## Excerpt to read
The 2015 Rally Guanajuato México was a motor racing event for rally cars that was held over four days between 5 and 8 March 2015. It marked the twenty-ninth running of the Rally Mexico, and was the third round of the 2015 World Rally Championship and WRC-2 seasons.

For the third year in succession, Volkswagen Motorsport driver Sébastien Ogier won the rally, taking his fifth consecutive WRC win in the process. Ogier finished almost a minute-and-a-half clear of his closest competitor, Citroën World Rally Team's Mads Østberg. The podium was completed by Ogier's team-mate Andreas Mikkelsen, who finished 6.3 seconds in arrears of Østberg. Nasser Al-Attiyah was the winner of the WRC-2 class, finishing almost eight minutes clear of anyone else, while also finishing in seventh place overall. Nicolás Fuchs (ninth overall) and Jari Ketomaa (tenth overall) completed the podium.

## Data extract
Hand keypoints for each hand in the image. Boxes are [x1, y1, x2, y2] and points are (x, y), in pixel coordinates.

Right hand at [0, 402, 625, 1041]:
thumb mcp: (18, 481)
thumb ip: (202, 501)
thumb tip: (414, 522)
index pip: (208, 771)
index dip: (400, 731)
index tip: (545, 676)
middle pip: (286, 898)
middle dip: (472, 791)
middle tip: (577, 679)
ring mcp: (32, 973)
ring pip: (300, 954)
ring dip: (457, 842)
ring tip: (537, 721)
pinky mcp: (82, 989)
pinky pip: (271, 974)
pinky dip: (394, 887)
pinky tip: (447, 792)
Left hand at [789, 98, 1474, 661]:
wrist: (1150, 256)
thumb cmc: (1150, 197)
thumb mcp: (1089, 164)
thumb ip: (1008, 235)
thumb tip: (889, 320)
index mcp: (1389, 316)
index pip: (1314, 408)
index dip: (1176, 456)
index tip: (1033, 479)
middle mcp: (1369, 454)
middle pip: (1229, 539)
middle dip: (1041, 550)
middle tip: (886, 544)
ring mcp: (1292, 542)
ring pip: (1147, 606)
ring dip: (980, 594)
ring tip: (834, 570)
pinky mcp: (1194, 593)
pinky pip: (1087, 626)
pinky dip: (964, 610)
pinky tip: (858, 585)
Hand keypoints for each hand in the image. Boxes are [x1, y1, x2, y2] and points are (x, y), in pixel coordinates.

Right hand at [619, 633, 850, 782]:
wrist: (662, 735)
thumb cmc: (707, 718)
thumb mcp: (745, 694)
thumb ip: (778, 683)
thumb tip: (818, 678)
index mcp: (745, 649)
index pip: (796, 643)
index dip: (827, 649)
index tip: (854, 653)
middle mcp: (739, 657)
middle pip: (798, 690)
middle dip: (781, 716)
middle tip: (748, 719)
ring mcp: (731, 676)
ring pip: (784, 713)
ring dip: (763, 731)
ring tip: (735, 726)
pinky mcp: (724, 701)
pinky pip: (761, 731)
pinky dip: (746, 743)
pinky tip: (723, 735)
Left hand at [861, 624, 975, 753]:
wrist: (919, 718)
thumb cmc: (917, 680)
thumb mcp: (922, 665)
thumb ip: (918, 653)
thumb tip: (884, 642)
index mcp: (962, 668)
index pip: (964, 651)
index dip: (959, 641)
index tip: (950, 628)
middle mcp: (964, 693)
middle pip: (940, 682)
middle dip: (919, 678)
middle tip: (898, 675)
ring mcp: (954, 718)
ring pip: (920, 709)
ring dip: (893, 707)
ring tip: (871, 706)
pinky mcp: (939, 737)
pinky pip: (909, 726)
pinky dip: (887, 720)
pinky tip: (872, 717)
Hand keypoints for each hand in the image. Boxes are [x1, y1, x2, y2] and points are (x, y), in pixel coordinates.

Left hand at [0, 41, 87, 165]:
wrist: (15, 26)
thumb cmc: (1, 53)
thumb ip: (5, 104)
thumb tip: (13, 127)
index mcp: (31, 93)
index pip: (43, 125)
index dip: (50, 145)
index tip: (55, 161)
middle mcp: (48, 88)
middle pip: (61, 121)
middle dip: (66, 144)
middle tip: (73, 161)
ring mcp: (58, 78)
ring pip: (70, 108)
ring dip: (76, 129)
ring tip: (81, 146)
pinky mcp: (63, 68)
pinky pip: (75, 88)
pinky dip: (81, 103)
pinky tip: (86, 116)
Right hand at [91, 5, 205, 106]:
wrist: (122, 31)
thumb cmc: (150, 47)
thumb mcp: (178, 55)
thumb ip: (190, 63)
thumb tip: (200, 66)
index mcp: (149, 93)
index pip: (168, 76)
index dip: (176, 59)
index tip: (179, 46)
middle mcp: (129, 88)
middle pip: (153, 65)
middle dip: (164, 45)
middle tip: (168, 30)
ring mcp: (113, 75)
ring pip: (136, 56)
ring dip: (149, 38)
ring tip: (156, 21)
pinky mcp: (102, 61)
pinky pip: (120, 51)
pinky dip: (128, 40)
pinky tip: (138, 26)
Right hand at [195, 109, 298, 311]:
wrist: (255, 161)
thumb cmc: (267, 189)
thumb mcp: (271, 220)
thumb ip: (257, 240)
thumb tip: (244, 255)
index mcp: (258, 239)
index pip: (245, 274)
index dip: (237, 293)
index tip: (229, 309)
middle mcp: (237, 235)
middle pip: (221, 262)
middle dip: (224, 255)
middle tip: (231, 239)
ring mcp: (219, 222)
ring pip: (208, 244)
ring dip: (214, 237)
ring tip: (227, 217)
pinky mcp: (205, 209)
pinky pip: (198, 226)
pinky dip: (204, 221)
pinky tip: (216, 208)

## Task requirements
• a. Summarize the account of the 2015 Rally Mexico above in two sentences.
• b. From the account of the 2015 Rally Mexico, copy out word for word the passage between "The 2015 Rally" and "and WRC-2 seasons.", inclusive.
• c. In the account of the 2015 Rally Mexico, who won the WRC-2 class?

## Activity answers
• a. The 2015 Rally Guanajuato México, held from 5 to 8 March 2015, was the third round of that year's World Rally Championship and WRC-2 seasons. Sébastien Ogier won it for the third year in a row, finishing ahead of Mads Østberg and Andreas Mikkelsen, while Nasser Al-Attiyah won the WRC-2 class.

• b.
The 2015 Rally Guanajuato México was a motor racing event for rally cars that was held over four days between 5 and 8 March 2015. It marked the twenty-ninth running of the Rally Mexico, and was the third round of the 2015 World Rally Championship and WRC-2 seasons.

• c. Nasser Al-Attiyah